In the material below, reproduce the stretch from "Entered in the log from the photograph above: the temperature" through "Logged temperature: 0" with "stated" swapped for "given" and nothing else changed. Give back only those lines.

++++ MATERIAL SHOWN ++++

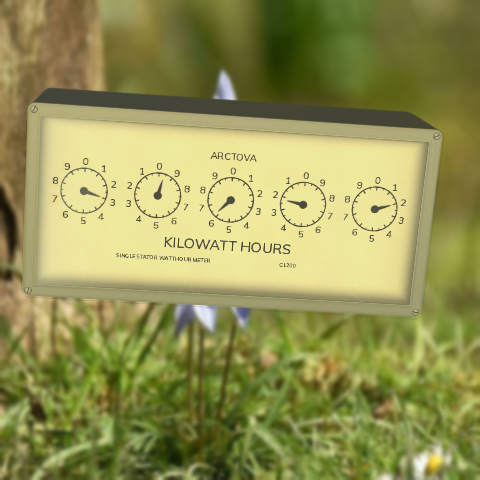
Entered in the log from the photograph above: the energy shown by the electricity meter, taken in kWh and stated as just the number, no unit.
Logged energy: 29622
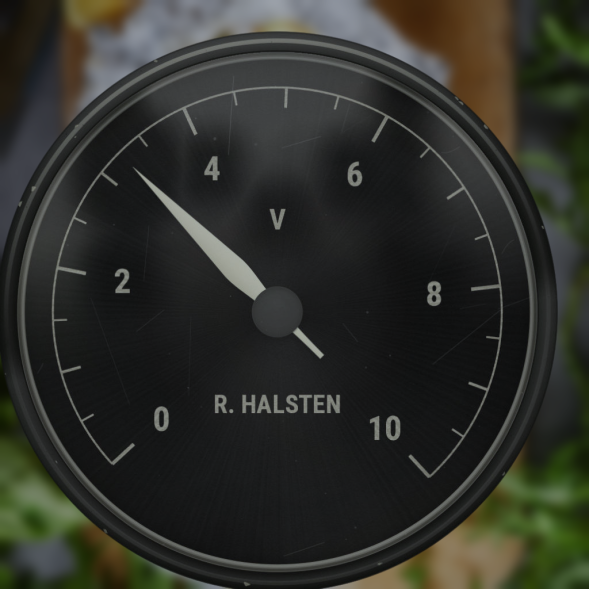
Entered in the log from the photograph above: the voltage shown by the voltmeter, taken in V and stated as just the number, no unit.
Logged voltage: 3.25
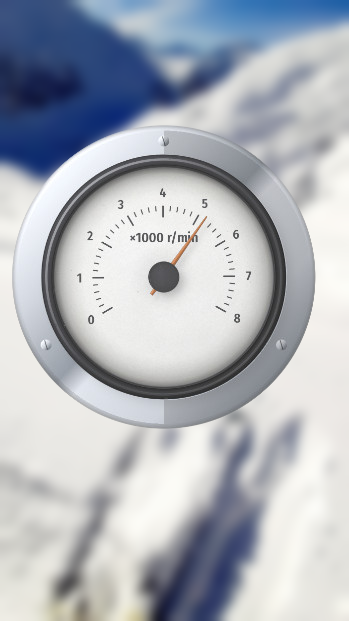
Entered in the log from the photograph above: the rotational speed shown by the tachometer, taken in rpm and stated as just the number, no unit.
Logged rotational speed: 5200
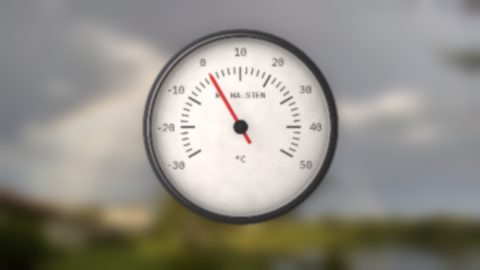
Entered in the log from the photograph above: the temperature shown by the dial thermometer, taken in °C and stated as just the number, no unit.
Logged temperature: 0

++++
++++ MATERIAL SHOWN ++++

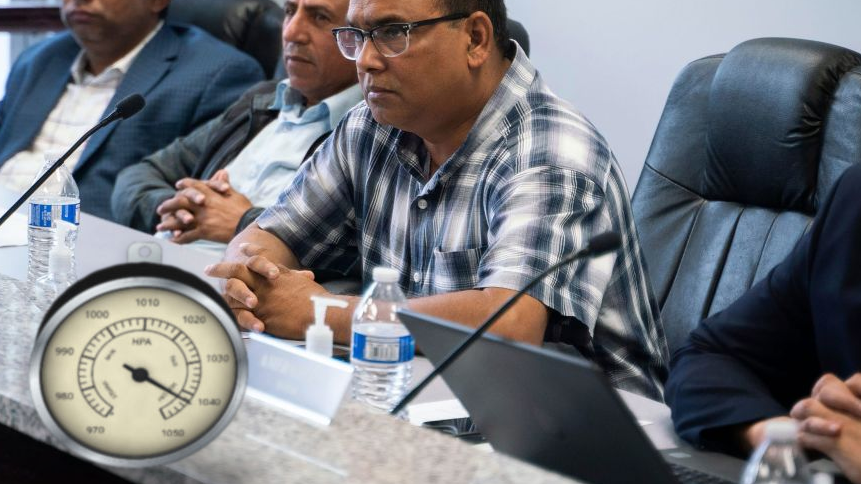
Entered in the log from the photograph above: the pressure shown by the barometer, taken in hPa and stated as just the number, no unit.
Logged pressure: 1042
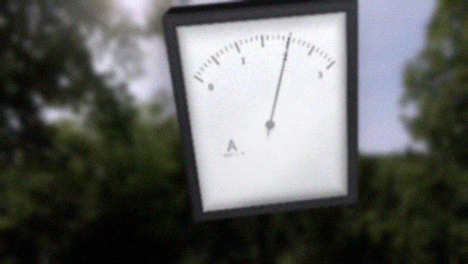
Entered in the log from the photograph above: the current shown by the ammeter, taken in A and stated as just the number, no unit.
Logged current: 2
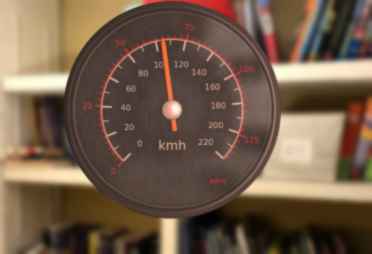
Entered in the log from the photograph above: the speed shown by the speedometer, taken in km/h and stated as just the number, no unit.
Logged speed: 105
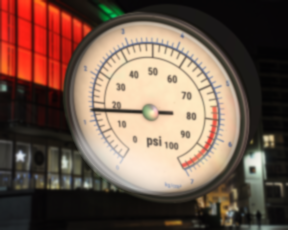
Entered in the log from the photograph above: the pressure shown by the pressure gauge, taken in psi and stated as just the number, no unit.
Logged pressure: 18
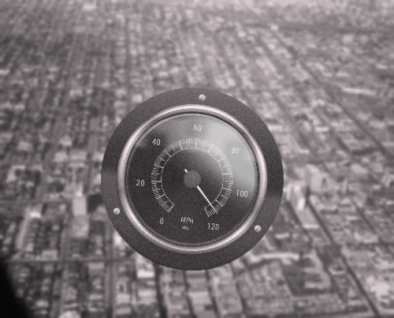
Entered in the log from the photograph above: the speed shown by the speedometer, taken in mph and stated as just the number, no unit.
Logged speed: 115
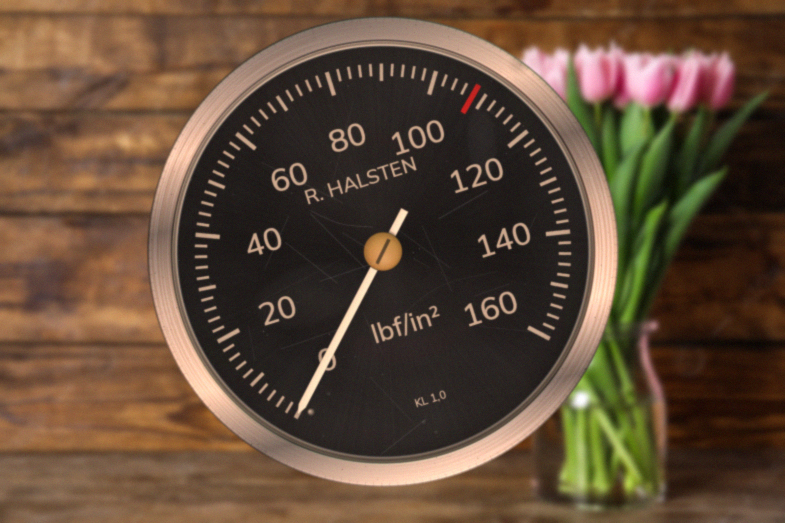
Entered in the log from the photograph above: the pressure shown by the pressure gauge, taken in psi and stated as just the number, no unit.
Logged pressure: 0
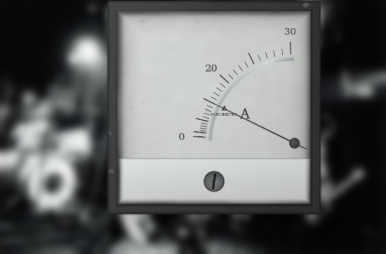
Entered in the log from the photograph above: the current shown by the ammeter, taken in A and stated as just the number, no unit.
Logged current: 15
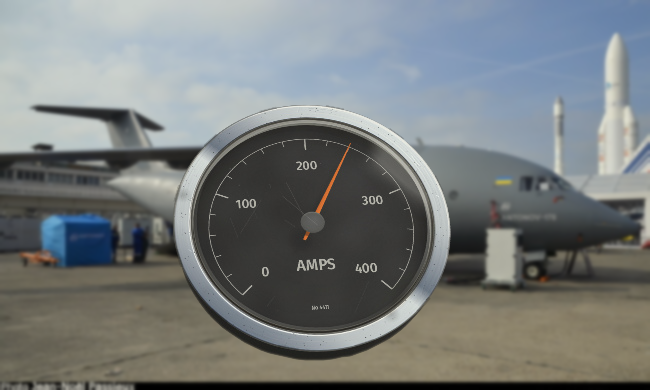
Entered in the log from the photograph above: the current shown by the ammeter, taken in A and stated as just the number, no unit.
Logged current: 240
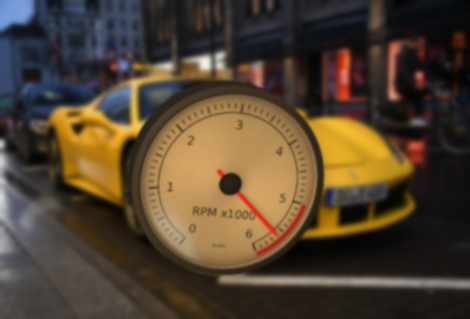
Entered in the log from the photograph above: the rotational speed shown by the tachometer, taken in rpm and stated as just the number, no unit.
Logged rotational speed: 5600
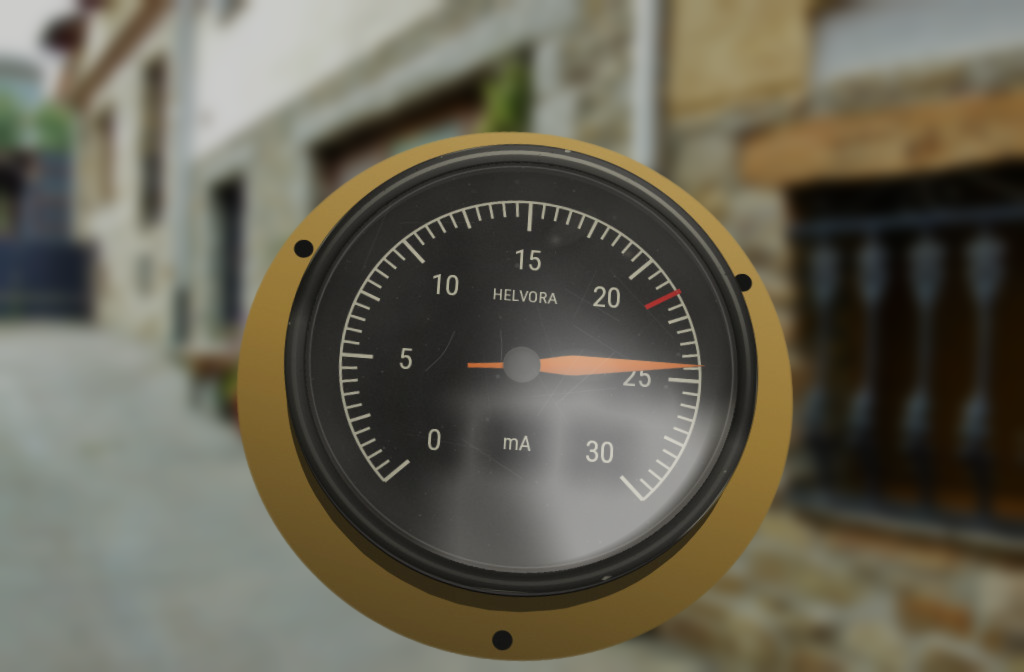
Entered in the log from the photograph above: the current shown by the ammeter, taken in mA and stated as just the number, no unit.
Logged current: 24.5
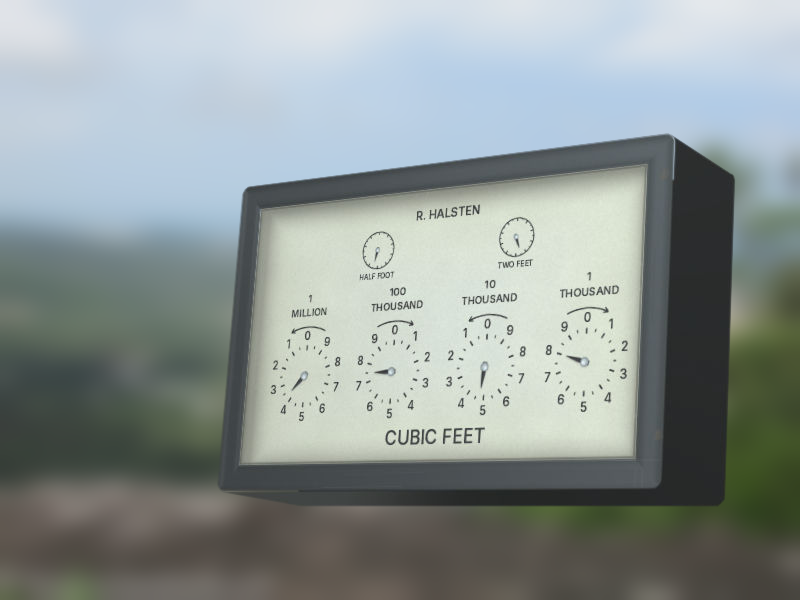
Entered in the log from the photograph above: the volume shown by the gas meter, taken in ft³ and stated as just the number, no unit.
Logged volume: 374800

++++
++++ MATERIAL SHOWN ++++

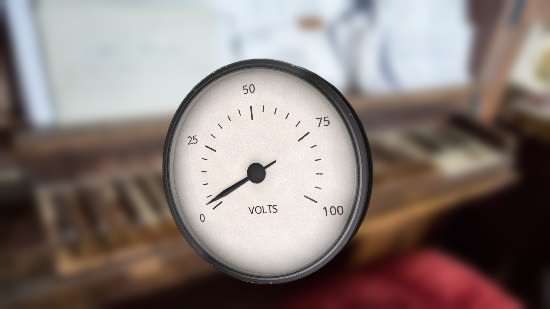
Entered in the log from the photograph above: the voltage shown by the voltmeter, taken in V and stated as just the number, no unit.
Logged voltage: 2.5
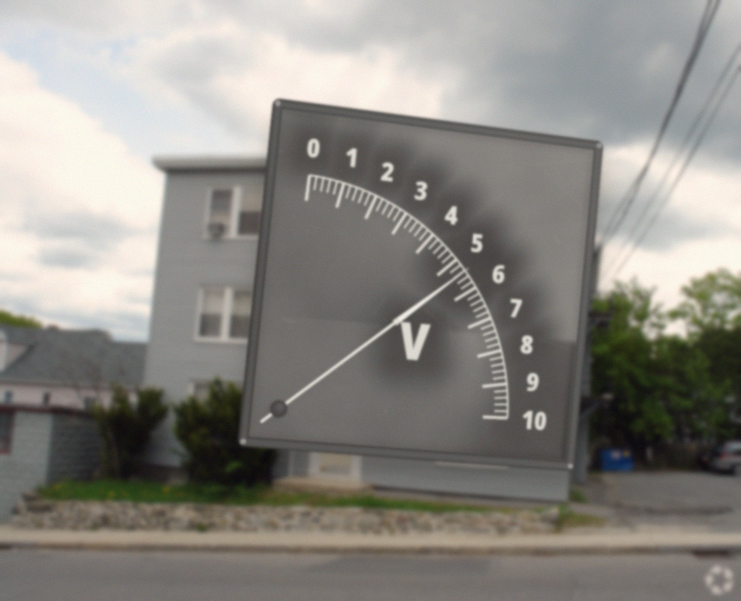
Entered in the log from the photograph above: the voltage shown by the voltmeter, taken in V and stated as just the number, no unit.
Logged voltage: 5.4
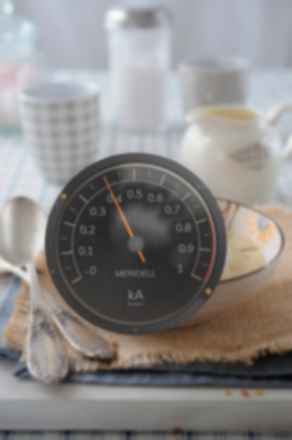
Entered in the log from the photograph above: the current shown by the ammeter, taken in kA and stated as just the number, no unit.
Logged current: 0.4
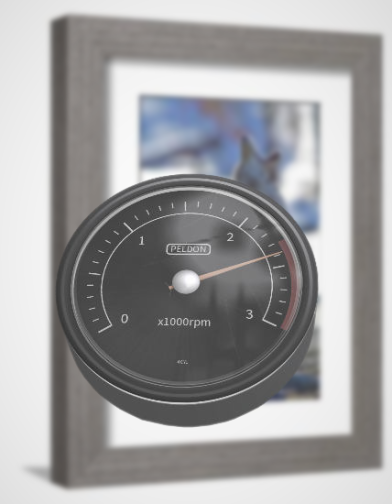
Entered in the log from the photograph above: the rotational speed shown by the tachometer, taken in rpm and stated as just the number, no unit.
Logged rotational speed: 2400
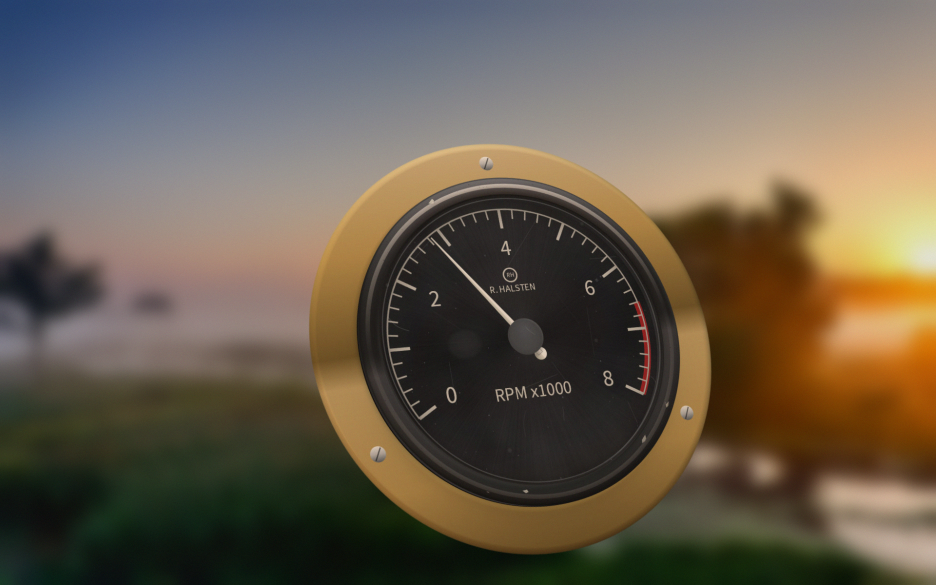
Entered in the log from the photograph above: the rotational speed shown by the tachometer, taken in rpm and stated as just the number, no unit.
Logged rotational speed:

++++

• SOLVED EXERCISE:
Entered in the log from the photograph above: the temperature shown by the dial thermometer, taken in °C and given as just the number, no unit.
Logged temperature: 0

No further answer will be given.